-- Data provided follows --

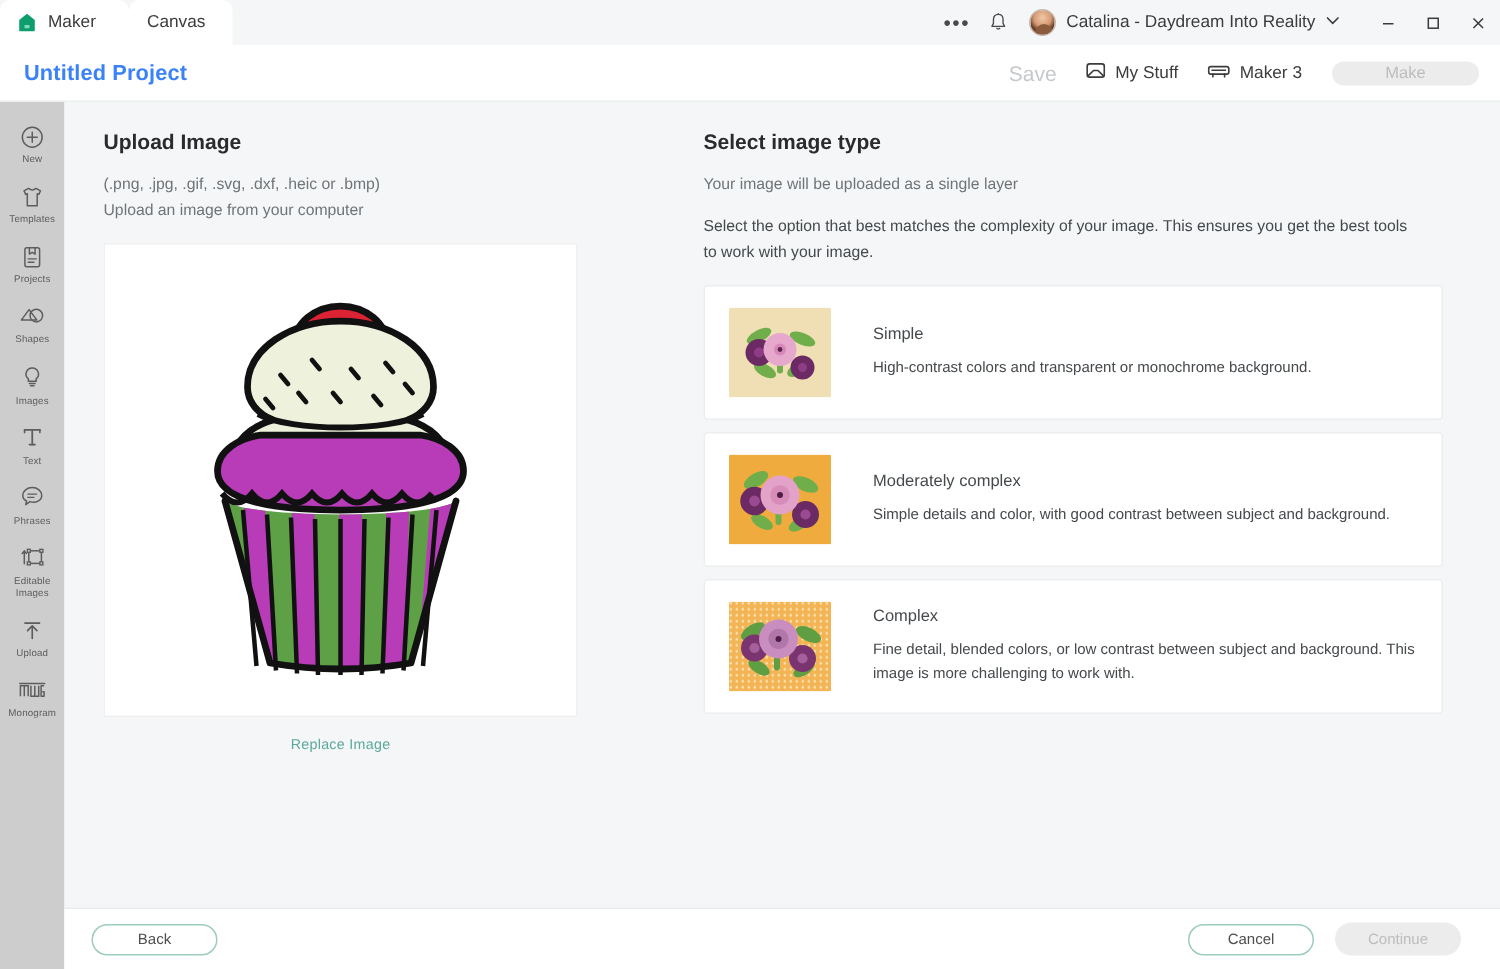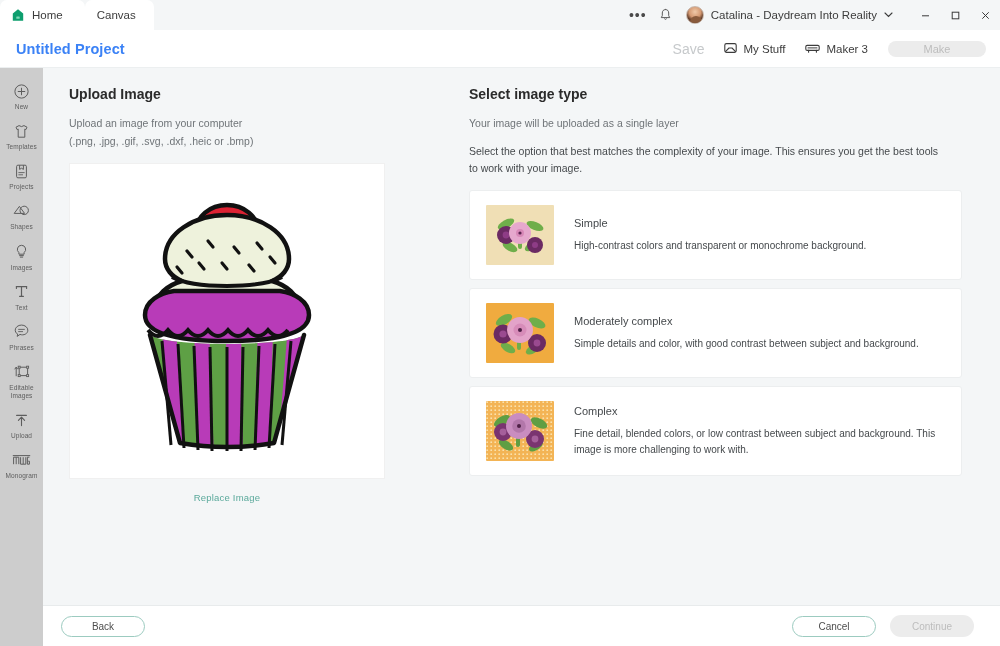--- a/index.html
+++ b/index.html
@@ -138,21 +138,21 @@
   }
 
   
   .cards { margin-top: 13px; display: flex; flex-direction: column; gap: 8px; }
   .card {
     background: #ffffff;
     border: 1px solid #eceeef;
     border-radius: 3px;
     display: flex; align-items: center;
     padding: 14px 16px;
-    gap: 20px;
+    gap: 28px;
   }
   .thumb { width: 68px; height: 60px; flex: 0 0 68px; border-radius: 1px; overflow: hidden; }
   .card-txt { min-width: 0; }
   .card-title { font-size: 11px; color: #45494c; margin-bottom: 9px; }
   .card-desc { font-size: 10px; color: #45494c; line-height: 1.55; }
 
   
   .footer {
     height: 41px; flex: 0 0 41px;
     background: #ffffff;
@@ -182,21 +182,21 @@
 
   <div class="tabbar">
 
     <div class="tab home">
       <span class="home-ico">
         <svg width="14" height="14" viewBox="0 0 14 14">
           <path d="M7 1.2 L12.2 5.4 L12.2 12.4 Q12.2 12.8 11.8 12.8 L2.2 12.8 Q1.8 12.8 1.8 12.4 L1.8 5.4 Z" fill="#0e9e6e"></path>
           <rect x="5.3" y="8.6" width="3.4" height="2.2" rx="0.4" fill="#7fd9b8"></rect>
         </svg>
       </span>
-      <span>Home</span>
+      <span>Maker</span>
     </div>
 
     <div class="tab active">
       <span>Canvas</span>
     </div>
 
     <div class="tabbar-right">
       <div class="tb-btn">
         <span class="dots">•••</span>
       </div>
@@ -373,22 +373,22 @@
         <span class="rail-lbl">Monogram</span>
       </div>
     </div>
 
     <div class="main">
 
       <div class="panes">
 
         <div class="pane-left">
           <div class="h2">Upload Image</div>
+          <div class="sub">(.png, .jpg, .gif, .svg, .dxf, .heic or .bmp)</div>
           <div class="sub tight">Upload an image from your computer</div>
-          <div class="sub">(.png, .jpg, .gif, .svg, .dxf, .heic or .bmp)</div>
 
           <div class="preview-box">
             <svg width="250" height="272" viewBox="0 0 250 272">
 
               <path d="M117 30 q6 -8 12 -3 q5 -5 11 1" fill="none" stroke="#111" stroke-width="4" stroke-linecap="round"></path>
               <ellipse cx="125" cy="46" rx="31" ry="26" fill="#dd2233" stroke="#111" stroke-width="4.5"></ellipse>
               <path d="M118 38 q7 5 14 0" fill="none" stroke="#111" stroke-width="3" stroke-linecap="round"></path>
 
               <path d="M125 30
                        C 92 30 63 48 63 74

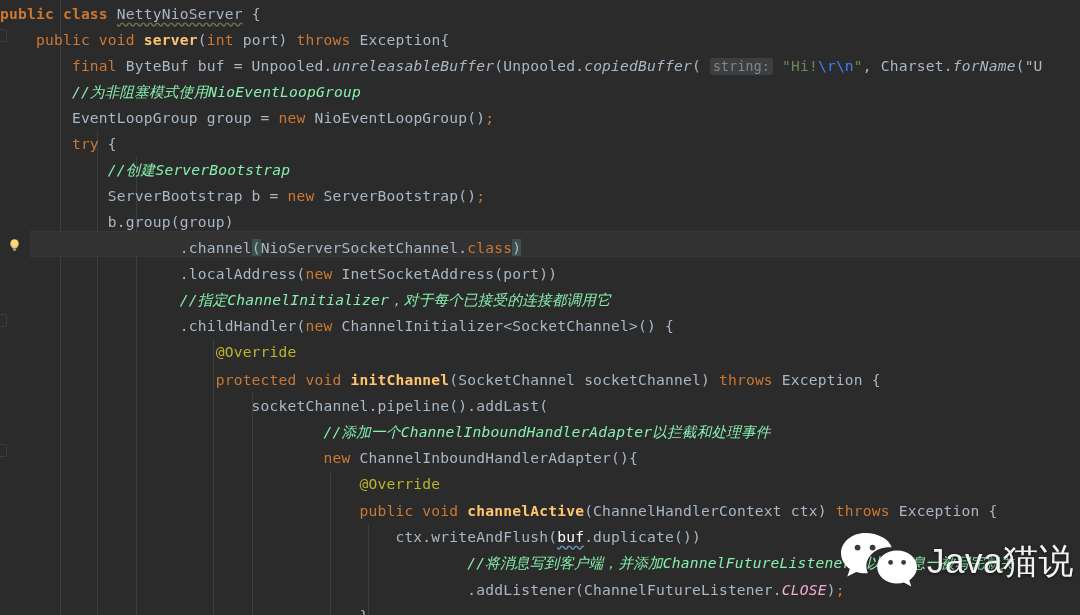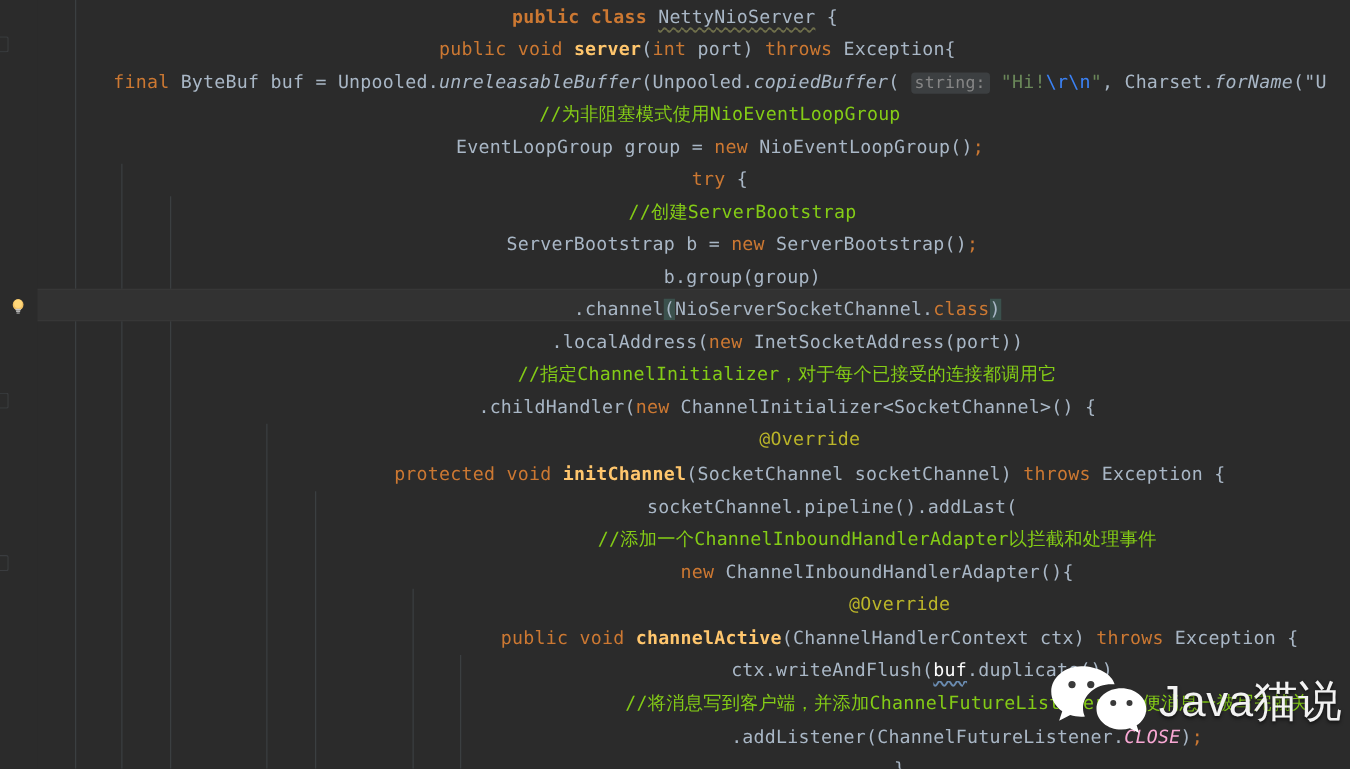--- a/index.html
+++ b/index.html
@@ -14,21 +14,20 @@
     font-family: "DejaVu Sans Mono", "Liberation Mono", monospace;
   }
 
   
   #editor {
     position: relative;
     width: 1080px;
     height: 615px;
     background: #2b2b2b;
     overflow: hidden;
-    text-align: center;
   }
 
   
   #gutter {
     position: absolute;
     left: 0; top: 0;
     width: 30px; height: 615px;
     background: #2b2b2b;
     z-index: 3;
   }
@@ -94,21 +93,21 @@
     box-sizing: border-box;
     z-index: 2;
   }
 
   
   .kw      { color: #cc7832; }            
   .kw-b    { color: #cc7832; font-weight: bold; }            
   .mth-b   { color: #ffc66d; font-weight: bold; margin-top: 16px; }
   .static  { color: #a9b7c6; font-style: italic; }
   .sfield  { color: #f9a8d4; font-style: italic; }
-  .cmt     { color: #84cc16; }
+  .cmt     { color: #86efac; font-style: italic; }
   .str     { color: #6a8759; }
   .esc     { color: #3b82f6; }
   .anno    { color: #bbb529; }
   .punct   { color: #a9b7c6; }
   .semi    { color: #cc7832; }
   .classname-warn {
     color: #a9b7c6;
     text-decoration: underline wavy #6e6e4a;
     text-decoration-skip-ink: none;
     text-underline-offset: 3px;

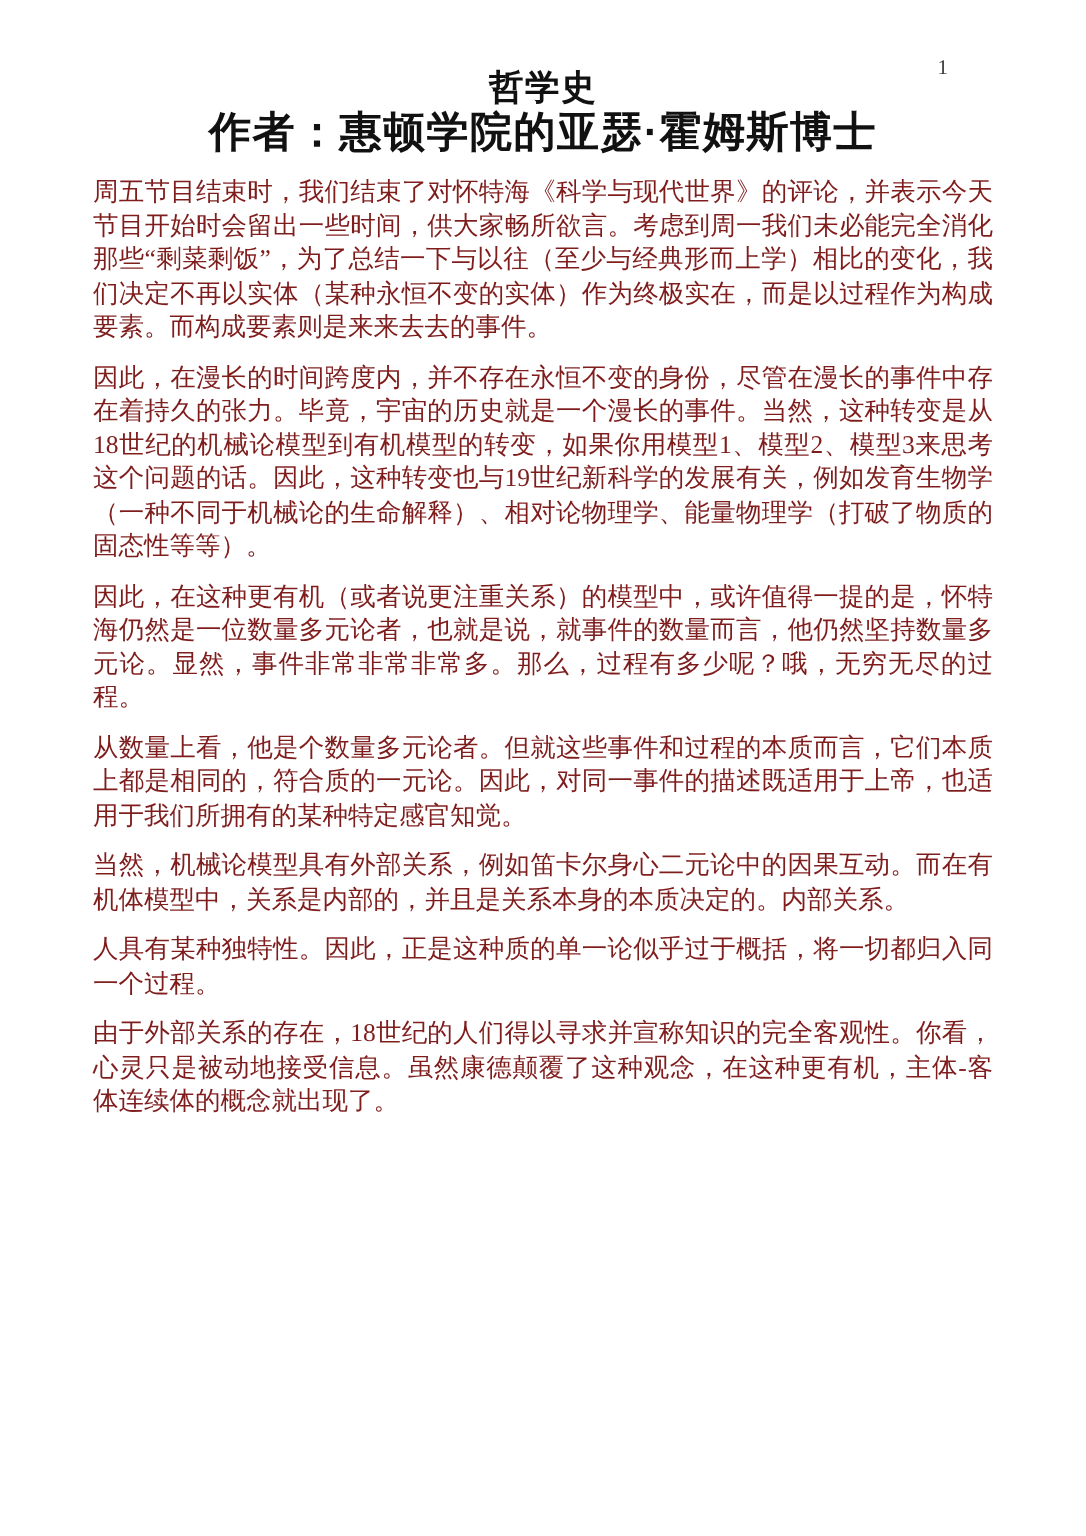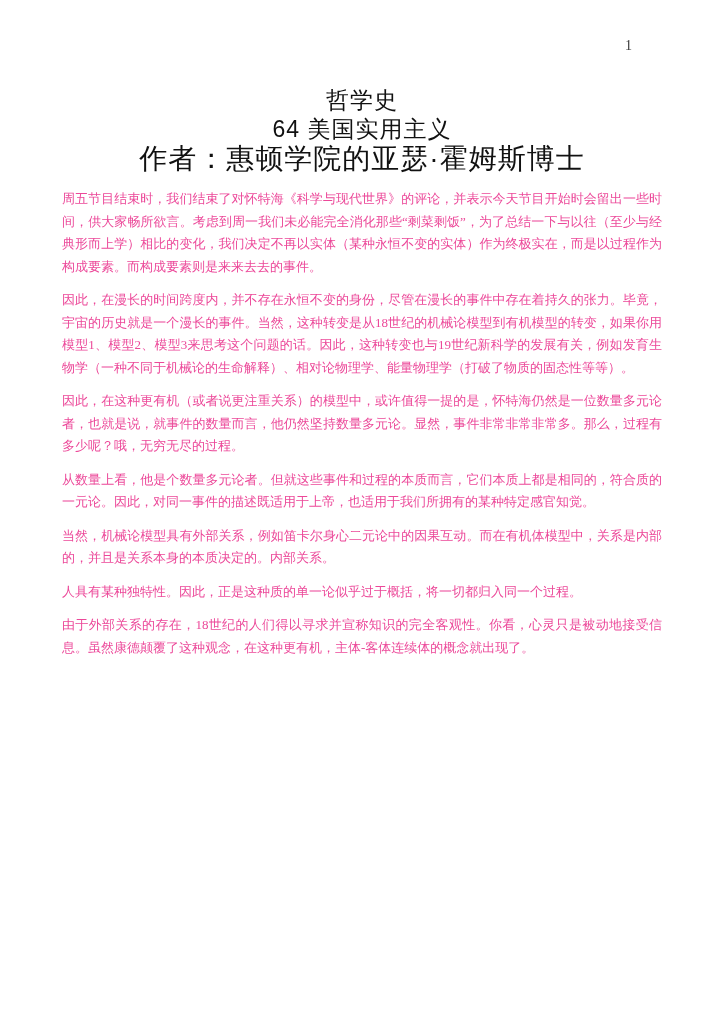--- a/index.html
+++ b/index.html
@@ -20,58 +20,57 @@
   .page-number {
     position: absolute;
     top: 37px;
     left: 625px;
     font-size: 14px;
     line-height: 18px;
     color: #3a3a3a;
     font-family: "Liberation Serif", serif;
   }
   .title-block {
-    padding-top: 86px;
+    padding-top: 44px;
     text-align: center;
     font-family: "Liberation Sans", sans-serif;
-    font-weight: 400;
+    font-weight: 700;
     color: #111111;
   }
   .title-line {
     font-size: 23px;
     line-height: 29px;
     letter-spacing: 1px;
   }
   .title-line.author-line {
     font-size: 28px;
   }
   .content {
     margin: 15px 62px 0 62px;
     width: 600px;
   }
   .content p {
-    font-size: 13px;
+    font-size: 17px;
     line-height: 22.5px;
     margin: 0 0 11px 0;
     text-align: justify;
     text-justify: inter-ideograph;
-    color: #ec4899;
+    color: #7f1d1d;
     word-break: break-all;
   }
 </style>
 </head>
 <body>
 
 <div class="page">
 
   <div class="page-number">1</div>
 
   <div class="title-block">
     <div class="title-line">哲学史</div>
-    <div class="title-line">64 美国实用主义</div>
     <div class="title-line author-line">作者：惠顿学院的亚瑟·霍姆斯博士</div>
   </div>
 
   <div class="content">
     <p>周五节目结束时，我们结束了对怀特海《科学与现代世界》的评论，并表示今天节目开始时会留出一些时间，供大家畅所欲言。考虑到周一我们未必能完全消化那些“剩菜剩饭”，为了总结一下与以往（至少与经典形而上学）相比的变化，我们决定不再以实体（某种永恒不变的实体）作为终极实在，而是以过程作为构成要素。而构成要素则是来来去去的事件。</p>
     <p>因此，在漫长的时间跨度内，并不存在永恒不变的身份，尽管在漫长的事件中存在着持久的张力。毕竟，宇宙的历史就是一个漫长的事件。当然，这种转变是从18世纪的机械论模型到有机模型的转变，如果你用模型1、模型2、模型3来思考这个问题的话。因此，这种转变也与19世纪新科学的发展有关，例如发育生物学（一种不同于机械论的生命解释）、相对论物理学、能量物理学（打破了物质的固态性等等）。</p>
     <p>因此，在这种更有机（或者说更注重关系）的模型中，或许值得一提的是，怀特海仍然是一位数量多元论者，也就是说，就事件的数量而言，他仍然坚持数量多元论。显然，事件非常非常非常多。那么，过程有多少呢？哦，无穷无尽的过程。</p>
     <p>从数量上看，他是个数量多元论者。但就这些事件和过程的本质而言，它们本质上都是相同的，符合质的一元论。因此，对同一事件的描述既适用于上帝，也适用于我们所拥有的某种特定感官知觉。</p>
     <p>当然，机械论模型具有外部关系，例如笛卡尔身心二元论中的因果互动。而在有机体模型中，关系是内部的，并且是关系本身的本质决定的。内部关系。</p>
     <p>人具有某种独特性。因此，正是这种质的单一论似乎过于概括，将一切都归入同一个过程。</p>

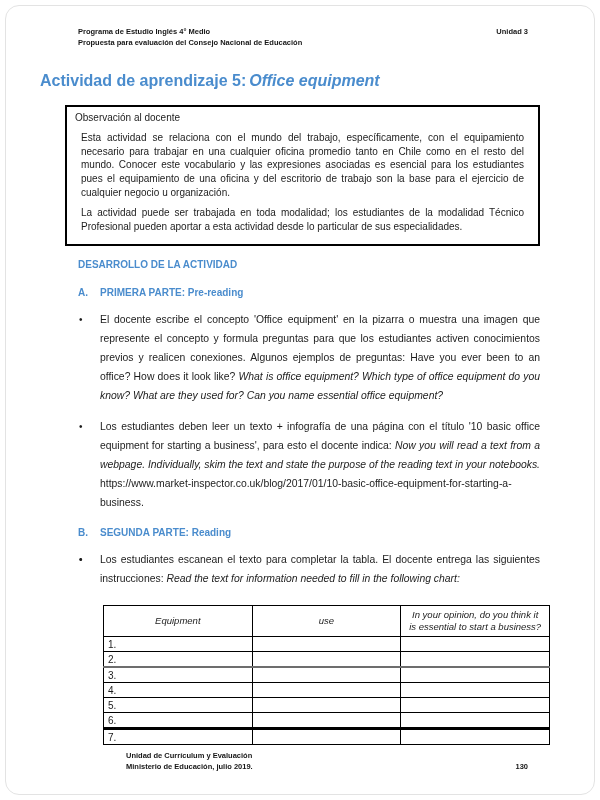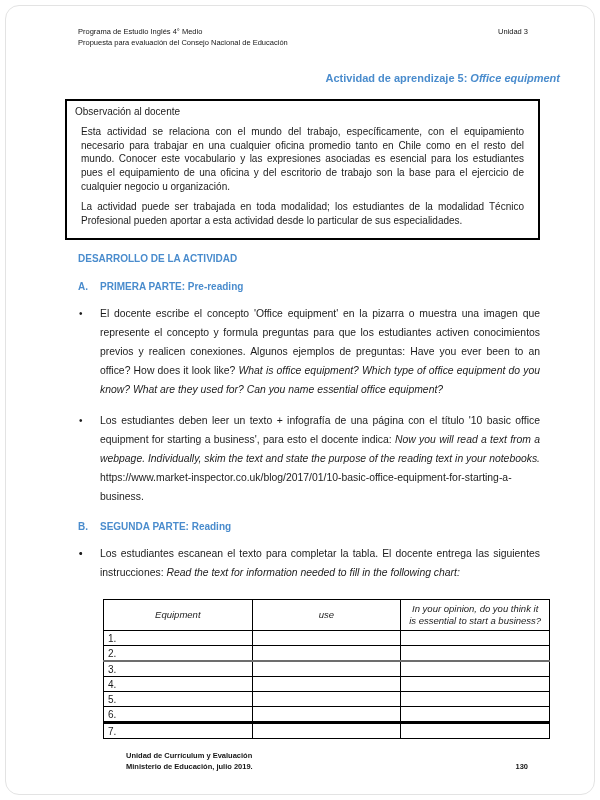--- a/index.html
+++ b/index.html
@@ -9,26 +9,26 @@
     color:#1c1c1c;
     position:relative;
     overflow:hidden;
   }
   .page{position:relative;width:600px;height:800px;background:#fff;overflow:hidden;}
   .sheet-border{position:absolute;inset:5px;border:1px solid #e3e3e3;border-radius:14px;pointer-events:none;}
 
   .doc-header{
     display:flex;justify-content:space-between;align-items:flex-start;
     margin:26px 72px 0 78px;
-    font-size:7.5px;font-weight:400;line-height:11px;color:#161616;
+    font-size:7.5px;font-weight:700;line-height:11px;color:#161616;
   }
   .doc-title{
     margin:24px 40px 0 40px;
-    text-align:right;
-    font-size:11px;font-weight:700;
+    text-align:left;
+    font-size:16px;font-weight:700;
     color:#4a8ccd;
   }
   .doc-title em{font-style:italic;margin-left:3px;}
 
   .obs-box{
     margin:15px 60px 0 65px;
     border:2px solid #000;
     padding:4px 8px 5px 8px;
     font-size:10px;line-height:13.8px;
     text-align:justify;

-- Data provided concluded --

Among the records, find the lines that contain "right" and copy each of them.

# Response area
     <div class="tabbar-right">
-    text-align:right;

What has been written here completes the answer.